--- Begin TEXT PROVIDED ---

The Mongol Transformation: From the Steppe to Eurasian Empire

By Michal Biran

Medieval Encounters, Vol. 10 (2004)

mongols and horses

Abstract: This paper discusses the rise of the Mongol Empire in its Inner Asian context, looking for evolutionary versus revolutionary features of the Mongol imperial enterprise. It then assesses the Mongol impact on Eurasia from three angles: the Mongol contributions to Eurasian integration; their impact on the Eurasian geo-political balance; and the long-term impact of their statecraft on the different regions over which they ruled.

--- End TEXT PROVIDED ---
--- Begin MATERIAL ---

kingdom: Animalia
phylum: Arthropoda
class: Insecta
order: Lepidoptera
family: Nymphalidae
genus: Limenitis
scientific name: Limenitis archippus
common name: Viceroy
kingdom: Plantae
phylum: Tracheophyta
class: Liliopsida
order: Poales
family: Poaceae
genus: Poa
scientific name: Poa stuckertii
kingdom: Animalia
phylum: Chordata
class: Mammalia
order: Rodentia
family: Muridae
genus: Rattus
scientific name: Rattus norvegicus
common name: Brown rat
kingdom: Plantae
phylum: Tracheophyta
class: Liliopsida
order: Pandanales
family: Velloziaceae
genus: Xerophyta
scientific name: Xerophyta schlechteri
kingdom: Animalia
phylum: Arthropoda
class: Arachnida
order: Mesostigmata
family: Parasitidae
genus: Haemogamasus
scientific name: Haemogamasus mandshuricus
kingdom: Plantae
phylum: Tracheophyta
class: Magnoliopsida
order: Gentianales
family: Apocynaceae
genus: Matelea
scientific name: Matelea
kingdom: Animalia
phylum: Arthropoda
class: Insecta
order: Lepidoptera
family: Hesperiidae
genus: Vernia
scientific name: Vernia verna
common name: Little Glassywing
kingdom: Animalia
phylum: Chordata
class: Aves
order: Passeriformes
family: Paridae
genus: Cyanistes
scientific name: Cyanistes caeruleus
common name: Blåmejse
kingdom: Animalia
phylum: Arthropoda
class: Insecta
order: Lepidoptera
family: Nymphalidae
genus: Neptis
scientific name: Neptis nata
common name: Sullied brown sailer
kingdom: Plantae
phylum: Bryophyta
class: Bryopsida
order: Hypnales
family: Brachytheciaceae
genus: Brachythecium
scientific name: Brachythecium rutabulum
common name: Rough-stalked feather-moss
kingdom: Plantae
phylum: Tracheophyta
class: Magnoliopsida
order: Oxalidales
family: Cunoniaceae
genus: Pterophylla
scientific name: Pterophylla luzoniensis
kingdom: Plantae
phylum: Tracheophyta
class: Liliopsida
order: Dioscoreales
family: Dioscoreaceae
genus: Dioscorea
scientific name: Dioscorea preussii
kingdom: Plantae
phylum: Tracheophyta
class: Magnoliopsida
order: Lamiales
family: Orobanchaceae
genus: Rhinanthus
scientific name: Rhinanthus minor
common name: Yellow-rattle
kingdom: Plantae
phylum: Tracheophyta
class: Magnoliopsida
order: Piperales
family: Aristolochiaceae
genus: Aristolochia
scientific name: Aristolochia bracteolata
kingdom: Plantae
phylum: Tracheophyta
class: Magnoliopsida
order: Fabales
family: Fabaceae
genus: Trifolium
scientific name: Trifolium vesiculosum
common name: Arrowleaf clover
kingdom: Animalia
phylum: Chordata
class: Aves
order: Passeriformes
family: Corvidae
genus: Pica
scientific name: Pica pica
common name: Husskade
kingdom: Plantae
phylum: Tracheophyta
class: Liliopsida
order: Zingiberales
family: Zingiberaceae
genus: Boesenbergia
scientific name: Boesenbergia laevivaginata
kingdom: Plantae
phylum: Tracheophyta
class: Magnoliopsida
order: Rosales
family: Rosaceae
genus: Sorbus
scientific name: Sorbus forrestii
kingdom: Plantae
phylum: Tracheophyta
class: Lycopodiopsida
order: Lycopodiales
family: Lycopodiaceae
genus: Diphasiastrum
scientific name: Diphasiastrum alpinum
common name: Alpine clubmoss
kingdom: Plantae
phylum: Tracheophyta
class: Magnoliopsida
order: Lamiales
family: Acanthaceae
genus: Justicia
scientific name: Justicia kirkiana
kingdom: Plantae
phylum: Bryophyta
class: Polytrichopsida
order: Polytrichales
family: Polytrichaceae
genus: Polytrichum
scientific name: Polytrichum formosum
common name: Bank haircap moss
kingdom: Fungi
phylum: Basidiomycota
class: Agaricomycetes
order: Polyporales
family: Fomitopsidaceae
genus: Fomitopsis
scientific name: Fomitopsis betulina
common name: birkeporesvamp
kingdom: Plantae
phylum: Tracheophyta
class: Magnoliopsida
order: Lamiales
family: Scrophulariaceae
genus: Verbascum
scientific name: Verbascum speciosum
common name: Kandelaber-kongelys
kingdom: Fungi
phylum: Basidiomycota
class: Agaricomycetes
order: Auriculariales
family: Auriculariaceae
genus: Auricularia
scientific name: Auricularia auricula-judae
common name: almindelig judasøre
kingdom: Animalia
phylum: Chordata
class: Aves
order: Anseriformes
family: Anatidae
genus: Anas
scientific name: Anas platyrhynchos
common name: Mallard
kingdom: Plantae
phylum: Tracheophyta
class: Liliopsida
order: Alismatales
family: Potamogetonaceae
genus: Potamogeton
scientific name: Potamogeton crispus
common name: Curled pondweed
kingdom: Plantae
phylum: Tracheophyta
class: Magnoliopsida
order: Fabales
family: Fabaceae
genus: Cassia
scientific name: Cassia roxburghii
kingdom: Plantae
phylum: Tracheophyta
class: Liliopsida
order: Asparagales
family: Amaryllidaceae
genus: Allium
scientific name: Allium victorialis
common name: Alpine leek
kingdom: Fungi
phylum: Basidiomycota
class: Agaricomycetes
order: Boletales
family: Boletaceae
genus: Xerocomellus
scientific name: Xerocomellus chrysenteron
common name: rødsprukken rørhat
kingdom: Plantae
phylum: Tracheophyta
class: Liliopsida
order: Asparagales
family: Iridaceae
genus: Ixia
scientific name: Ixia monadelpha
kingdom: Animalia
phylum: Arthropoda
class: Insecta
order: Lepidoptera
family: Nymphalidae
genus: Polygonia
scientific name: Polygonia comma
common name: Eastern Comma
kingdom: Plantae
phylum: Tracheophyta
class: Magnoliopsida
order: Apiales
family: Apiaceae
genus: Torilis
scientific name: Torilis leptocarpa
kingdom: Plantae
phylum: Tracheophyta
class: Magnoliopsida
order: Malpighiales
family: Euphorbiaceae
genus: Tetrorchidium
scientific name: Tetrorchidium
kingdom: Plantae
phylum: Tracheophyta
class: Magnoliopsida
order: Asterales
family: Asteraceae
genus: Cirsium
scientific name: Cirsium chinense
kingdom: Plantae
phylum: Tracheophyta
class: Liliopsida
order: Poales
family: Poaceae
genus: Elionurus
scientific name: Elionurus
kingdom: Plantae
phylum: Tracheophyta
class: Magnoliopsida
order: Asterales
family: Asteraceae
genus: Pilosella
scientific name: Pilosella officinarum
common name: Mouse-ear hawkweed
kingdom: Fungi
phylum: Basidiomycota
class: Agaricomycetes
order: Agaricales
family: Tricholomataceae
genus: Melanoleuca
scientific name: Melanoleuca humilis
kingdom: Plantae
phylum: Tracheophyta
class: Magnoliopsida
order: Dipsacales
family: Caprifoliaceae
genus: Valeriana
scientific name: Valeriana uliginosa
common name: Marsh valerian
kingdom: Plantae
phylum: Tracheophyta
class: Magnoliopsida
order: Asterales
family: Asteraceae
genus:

--- End MATERIAL ---

TO-DO LIST
1) According to the abstract on the Mongol Empire, from which angles does the paper assess the Mongol impact on Eurasia? List them.
2) Put this sentence from the abstract on the Mongol Empire into Spanish: "This paper discusses the rise of the Mongol Empire in its Inner Asian context, looking for evolutionary versus revolutionary features of the Mongol imperial enterprise."
3) Carry the abstract on the Mongol Empire further, starting after its last sentence.
The records are separate from the abstract on the Mongol Empire.

ANSWER SET
1)
1. The Mongol contributions to Eurasian integration
2. Their impact on the Eurasian geo-political balance
3. The long-term impact of their statecraft on the different regions over which they ruled

2) Este artículo analiza el surgimiento del Imperio mongol en su contexto de Asia Interior y busca los rasgos evolutivos frente a los revolucionarios de la empresa imperial mongola.

3)
Introduction: The Mongol conquests have been defined as the last chapter of the Eurasian transformations of the tenth-thirteenth centuries. Yet with the same, or even better, justification they can also be regarded as the first chapter of a new era, perhaps the early-modern one. Certainly the impact of the Mongol period was strongly felt in the post-thirteenth century world as well. Before addressing the issue of Mongol legacy on Eurasia, however, I will analyze the Inner Asian background of the Mongol Empire during the tenth to twelfth centuries, looking for evolutionary versus revolutionary features of the Mongol imperial enterprise. Then, the Mongol impact on Eurasia will be reassessed from three angles: the Mongol contribution to Eurasian integration, their impact on the Eurasian geo-political balance, and the future impact of their statecraft on the different regions under their realm.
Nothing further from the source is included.